Phil and Amy Goldstein hunted for several years before they found the perfect house in a spot that met their most important requirements: privacy, open space and a mountain view. For the last four years they’ve been happily ensconced in their home at Harmony in Timnath, enjoying a stunning view of the foothills, a wide green open space extending from their backyard and the privacy they missed as the area where they lived in Fort Collins became overcrowded.
“In addition we found a community filled with interesting people and a place where I found opportunities to give back,” Phil said.
He is currently chair of the Planning Commission for Timnath and president of his homeowners’ association. He also writes a quarterly newsletter for his neighborhood.
Amy, who teaches special education at Cache La Poudre Middle School, has a bit of a commute, but unless his job as a consultant for intercollegiate athletics takes him on the road, Phil is able to work at home.
A native of Morgantown, W.Va., Phil, a slight fellow, tried most every traditional sport when he was growing up.
“I was never big enough,” he said. “When I discovered distance running in the 1970s, I was hooked. It’s the only sport I’ve ever been good at.”
Always an avid sports fan, Phil earned a degree in broadcast journalism at the University of West Virginia, then another in accounting in order to work as controller in his father’s business. When his dad decided to close up shop, Phil was out of work.
“I’m one of the few people who have been laid off by their dad,” he said.
In need of work, Phil agreed to become a graduate student in sports management because that was the only way he could get paid to work in the athletic department at the University of West Virginia. The degree he earned led him to a career in intercollegiate athletic administration that took him to Bowling Green University in Ohio, Eastern Michigan University in Ypsilanti and in 1998, to Colorado State University where he spent nine years as associate athletic director for business operations.
His retirement in 2007 lasted for two weeks. “I promised myself a whole year off,” he said, “but when the University of Northern Colorado approached me, I worked part-time as a special assistant to the president for three months.”
When that job ended, Phil was asked to join Alden Associates, a firm specializing in executive search and consulting for intercollegiate athletics. Phil’s specialty is in the area of financial management.

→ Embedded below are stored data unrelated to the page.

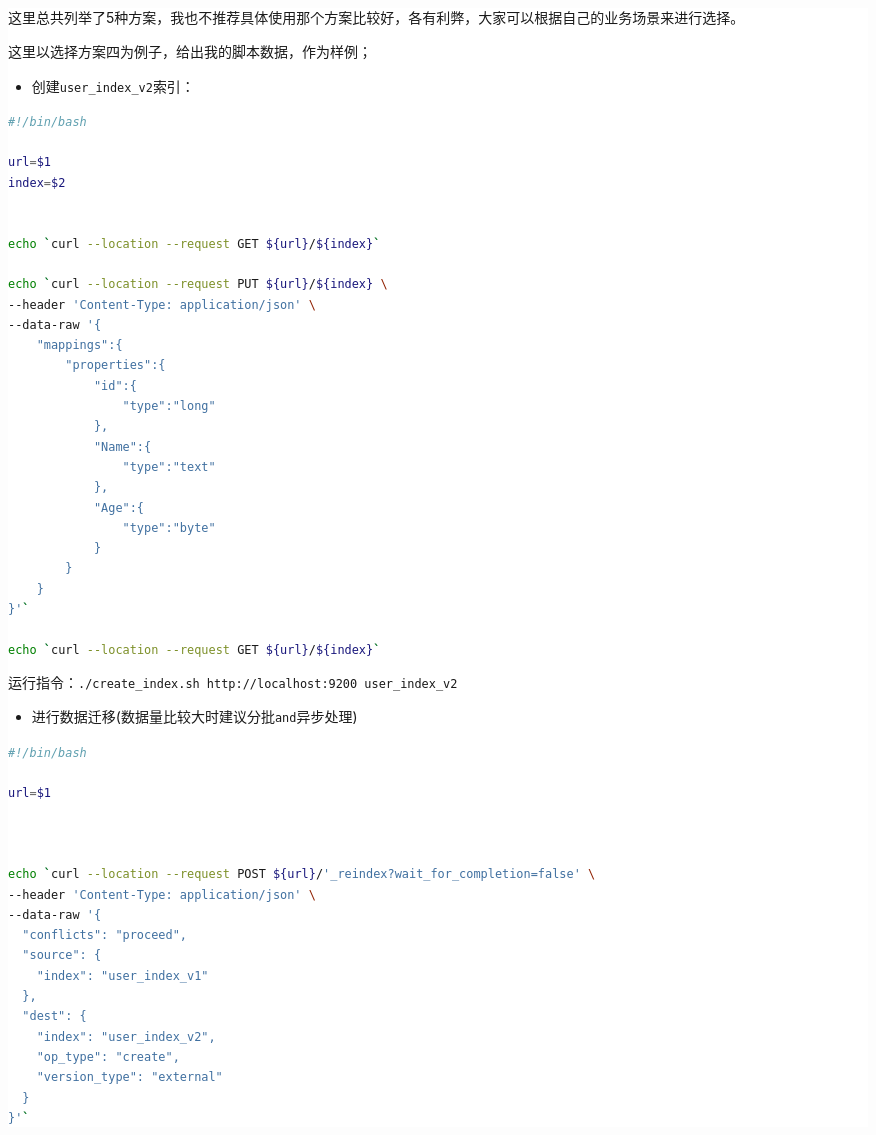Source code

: 这里总共列举了5种方案，我也不推荐具体使用那个方案比较好，各有利弊，大家可以根据自己的业务场景来进行选择。

这里以选择方案四为例子，给出我的脚本数据，作为样例；

- 创建`user_index_v2`索引：

```bash
#!/bin/bash

url=$1
index=$2


echo `curl --location --request GET ${url}/${index}`

echo `curl --location --request PUT ${url}/${index} \
--header 'Content-Type: application/json' \
--data-raw '{
    "mappings":{
        "properties":{
            "id":{
                "type":"long"
            },
            "Name":{
                "type":"text"
            },
            "Age":{
                "type":"byte"
            }
        }
    }
}'`

echo `curl --location --request GET ${url}/${index}`
```

运行指令：`./create_index.sh http://localhost:9200 user_index_v2`

- 进行数据迁移(数据量比较大时建议分批`and`异步处理)

```sh
#!/bin/bash

url=$1



echo `curl --location --request POST ${url}/'_reindex?wait_for_completion=false' \
--header 'Content-Type: application/json' \
--data-raw '{
  "conflicts": "proceed",
  "source": {
    "index": "user_index_v1"
  },
  "dest": {
    "index": "user_index_v2",
    "op_type": "create",
    "version_type": "external"
  }
}'`

```
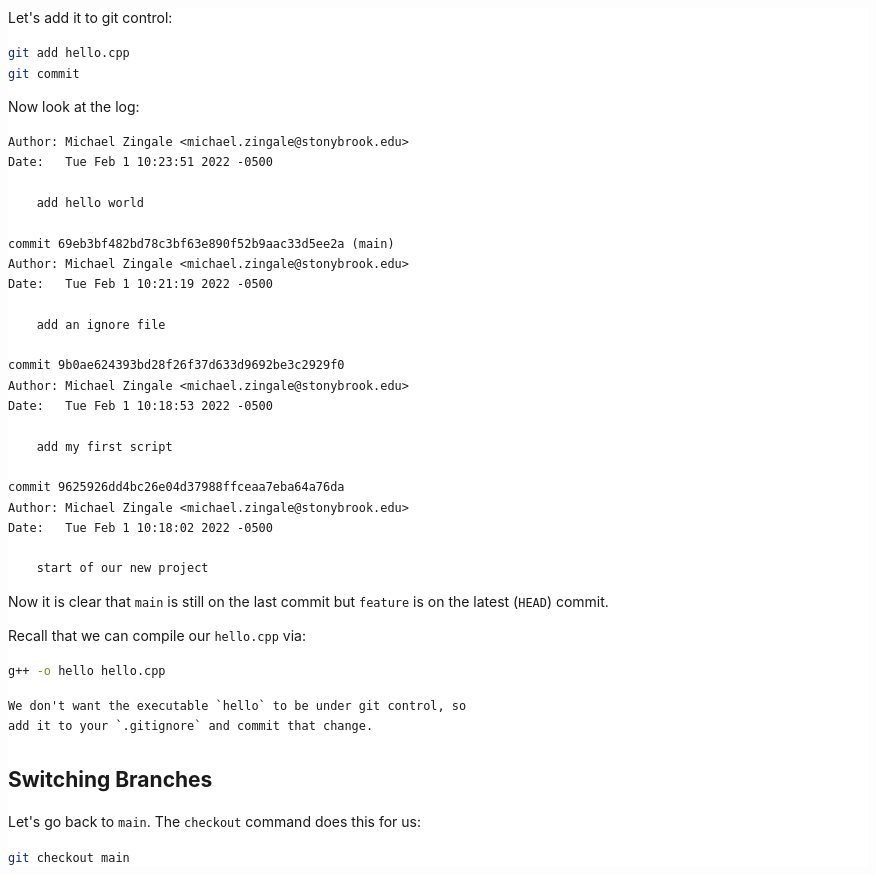 Let's add it to git control:

```bash
git add hello.cpp
git commit
```

Now look at the log:

```
Author: Michael Zingale <michael.zingale@stonybrook.edu>
Date:   Tue Feb 1 10:23:51 2022 -0500

    add hello world

commit 69eb3bf482bd78c3bf63e890f52b9aac33d5ee2a (main)
Author: Michael Zingale <michael.zingale@stonybrook.edu>
Date:   Tue Feb 1 10:21:19 2022 -0500

    add an ignore file

commit 9b0ae624393bd28f26f37d633d9692be3c2929f0
Author: Michael Zingale <michael.zingale@stonybrook.edu>
Date:   Tue Feb 1 10:18:53 2022 -0500

    add my first script

commit 9625926dd4bc26e04d37988ffceaa7eba64a76da
Author: Michael Zingale <michael.zingale@stonybrook.edu>
Date:   Tue Feb 1 10:18:02 2022 -0500

    start of our new project
```

Now it is clear that `main` is still on the last commit but
`feature` is on the latest (`HEAD`) commit.


Recall that we can compile our `hello.cpp` via:

```bash
g++ -o hello hello.cpp
```

```{tip}
We don't want the executable `hello` to be under git control, so
add it to your `.gitignore` and commit that change.
```


## Switching Branches

Let's go back to `main`.  The `checkout` command does this for us:

```bash
git checkout main
```
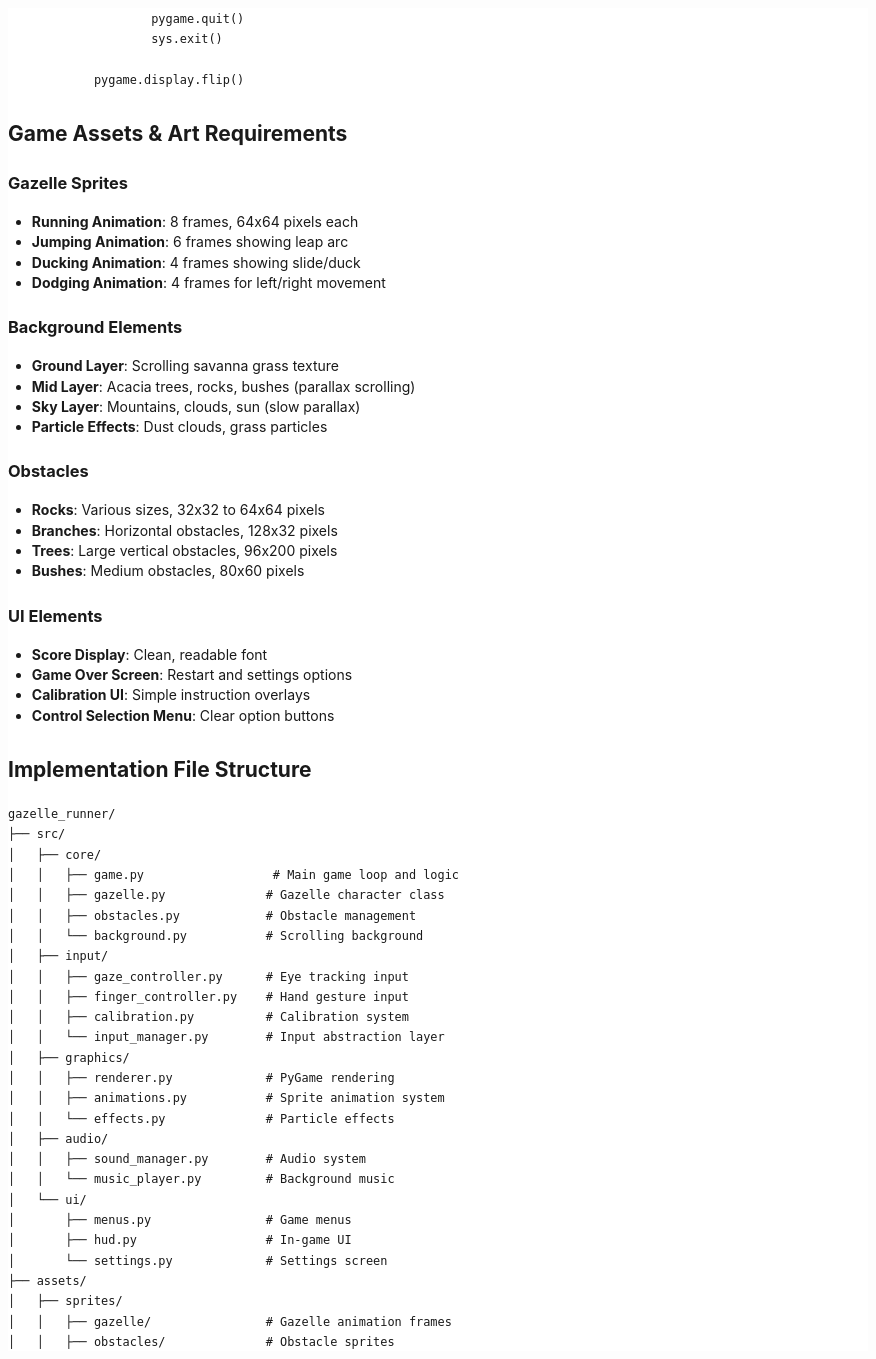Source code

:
 ```python
                    pygame.quit()
                    sys.exit()
            
            pygame.display.flip()
```

## Game Assets & Art Requirements

### Gazelle Sprites
- **Running Animation**: 8 frames, 64x64 pixels each
- **Jumping Animation**: 6 frames showing leap arc
- **Ducking Animation**: 4 frames showing slide/duck
- **Dodging Animation**: 4 frames for left/right movement

### Background Elements
- **Ground Layer**: Scrolling savanna grass texture
- **Mid Layer**: Acacia trees, rocks, bushes (parallax scrolling)
- **Sky Layer**: Mountains, clouds, sun (slow parallax)
- **Particle Effects**: Dust clouds, grass particles

### Obstacles
- **Rocks**: Various sizes, 32x32 to 64x64 pixels
- **Branches**: Horizontal obstacles, 128x32 pixels
- **Trees**: Large vertical obstacles, 96x200 pixels
- **Bushes**: Medium obstacles, 80x60 pixels

### UI Elements
- **Score Display**: Clean, readable font
- **Game Over Screen**: Restart and settings options
- **Calibration UI**: Simple instruction overlays
- **Control Selection Menu**: Clear option buttons

## Implementation File Structure
```
gazelle_runner/
├── src/
│   ├── core/
│   │   ├── game.py                  # Main game loop and logic
│   │   ├── gazelle.py              # Gazelle character class
│   │   ├── obstacles.py            # Obstacle management
│   │   └── background.py           # Scrolling background
│   ├── input/
│   │   ├── gaze_controller.py      # Eye tracking input
│   │   ├── finger_controller.py    # Hand gesture input
│   │   ├── calibration.py          # Calibration system
│   │   └── input_manager.py        # Input abstraction layer
│   ├── graphics/
│   │   ├── renderer.py             # PyGame rendering
│   │   ├── animations.py           # Sprite animation system
│   │   └── effects.py              # Particle effects
│   ├── audio/
│   │   ├── sound_manager.py        # Audio system
│   │   └── music_player.py         # Background music
│   └── ui/
│       ├── menus.py                # Game menus
│       ├── hud.py                  # In-game UI
│       └── settings.py             # Settings screen
├── assets/
│   ├── sprites/
│   │   ├── gazelle/                # Gazelle animation frames
│   │   ├── obstacles/              # Obstacle sprites
```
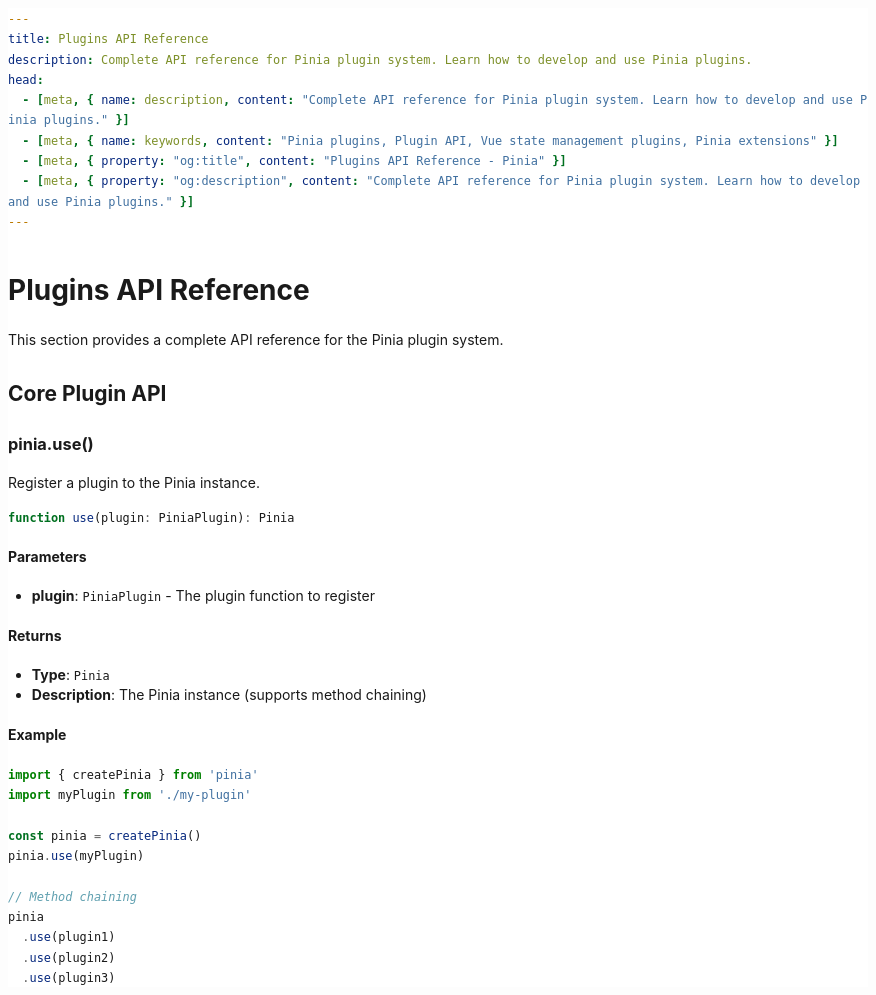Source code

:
 ```yaml
---
title: Plugins API Reference
description: Complete API reference for Pinia plugin system. Learn how to develop and use Pinia plugins.
head:
  - [meta, { name: description, content: "Complete API reference for Pinia plugin system. Learn how to develop and use Pinia plugins." }]
  - [meta, { name: keywords, content: "Pinia plugins, Plugin API, Vue state management plugins, Pinia extensions" }]
  - [meta, { property: "og:title", content: "Plugins API Reference - Pinia" }]
  - [meta, { property: "og:description", content: "Complete API reference for Pinia plugin system. Learn how to develop and use Pinia plugins." }]
---
```


# Plugins API Reference

This section provides a complete API reference for the Pinia plugin system.

## Core Plugin API

### pinia.use()

Register a plugin to the Pinia instance.

```ts
function use(plugin: PiniaPlugin): Pinia
```

#### Parameters

- **plugin**: `PiniaPlugin` - The plugin function to register

#### Returns

- **Type**: `Pinia`
- **Description**: The Pinia instance (supports method chaining)

#### Example

```js
import { createPinia } from 'pinia'
import myPlugin from './my-plugin'

const pinia = createPinia()
pinia.use(myPlugin)

// Method chaining
pinia
  .use(plugin1)
  .use(plugin2)
  .use(plugin3)
```
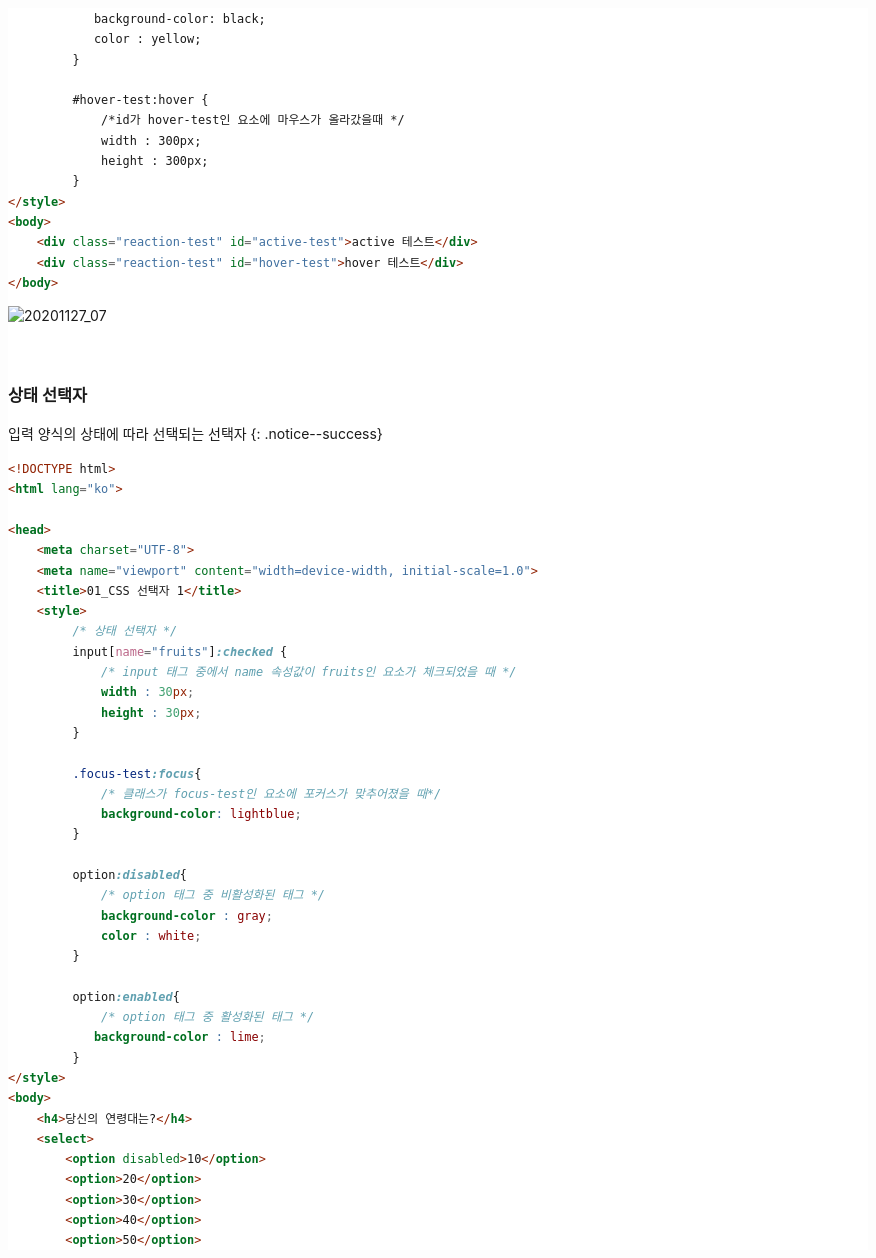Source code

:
 ```html
            background-color: black;
            color : yellow;
         }

         #hover-test:hover {
             /*id가 hover-test인 요소에 마우스가 올라갔을때 */
             width : 300px;
             height : 300px;
         }
</style>
<body>
    <div class="reaction-test" id="active-test">active 테스트</div>
    <div class="reaction-test" id="hover-test">hover 테스트</div>
</body>
```

![20201127_07](https://user-images.githubusercontent.com/70805241/100542274-37541680-328c-11eb-9b84-0f4611503669.gif)

<br>

### 상태 선택자
입력 양식의 상태에 따라 선택되는 선택자
{: .notice--success}

```html
<!DOCTYPE html>
<html lang="ko">

<head>
    <meta charset="UTF-8">
    <meta name="viewport" content="width=device-width, initial-scale=1.0">
    <title>01_CSS 선택자 1</title>
    <style>
         /* 상태 선택자 */
         input[name="fruits"]:checked {
             /* input 태그 중에서 name 속성값이 fruits인 요소가 체크되었을 때 */
             width : 30px;
             height : 30px;
         }

         .focus-test:focus{
             /* 클래스가 focus-test인 요소에 포커스가 맞추어졌을 때*/
             background-color: lightblue;
         }

         option:disabled{
             /* option 태그 중 비활성화된 태그 */
             background-color : gray;
             color : white;
         }

         option:enabled{
             /* option 태그 중 활성화된 태그 */
            background-color : lime;
         }
</style>
<body>
    <h4>당신의 연령대는?</h4>
    <select>
        <option disabled>10</option>
        <option>20</option>
        <option>30</option>
        <option>40</option>
        <option>50</option>
```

His job allows him flexibility and time to pursue what he describes as his “obsession.”
After many years — and probably too many training miles as a top-notch distance runner — Phil reluctantly gave up the sport following hip replacement surgery in 2005. At the time he was 22 years into an exercise “streak.” He had worked out doing something for at least 45 minutes every single day since 1983. That was the year when he ran the Boston Marathon for the third and last time on a bum knee and was forced end his 80-to-100-mile running weeks.
“I was famous for overtraining and I picked poor parents,” Phil says referring to the joint deterioration that has resulted in five major surgeries — two knees, two feet, one hip.
“At that point I realized that while I could not run every day, I could work out every day, so that’s what I did.”
Phil loved the competitive aspects of running and racing and found that cycling, swimming, lifting weights, hiking and walking went a long way toward filling that void for him.
He continued to run and compete until his hip surgery in 2005, but he reduced his mileage and got serious about cross-training. In 2001 he won his age group at the CSU Homecoming 5K Race and the following year got the news that he would eventually need a hip replacement. He put it off for as long as possible. The day following his replacement surgery in 2005 he managed some sit-ups in bed and a walk around the surgery center. The next day he went home and began a six-week routine working out on an upper body ergometer in order to keep his “streak” alive.
His daily workout, a sacred commitment for more than 31 years now, gets priority planning. Phil usually likes to exercise in the morning and varies his routine, doing a gym workout that includes lifting weights every other day and cardio on the in-between days.
A workout room in his basement has a treadmill and stationary bike for bad weather. When it’s nice outside, he walks or takes his mountain or road bike for a spin. He and Amy enjoy hiking and have done several fourteeners.
While on the road for business, he makes sure to stay in hotels with a gym. When his schedule gets crowded, he’s been known to get up at 2 a.m. in order to get his workout in.
Every year he does something special to celebrate the anniversary of his “streak.” At year 25 he did a five-hour gym workout. At year 27 he did seven hours of spinning spaced throughout a day. At 29 he spent nine hours in the weight room and at year 30 he alternated 45 minutes of walking and biking for 10 hours straight followed by a neighborhood party to celebrate.
The Goldsteins like living in a small town. At the same time, they are well aware of the potential for growth that is sure to come. Phil is a member of a town committee on growth and is committed to making sure things are done right. He is especially interested in addressing parks, recreation, open space and trails as a committee member. Aside from donating his service to the community, Phil will be one of the first people making use of any and all outdoor amenities that will one day be available in Timnath.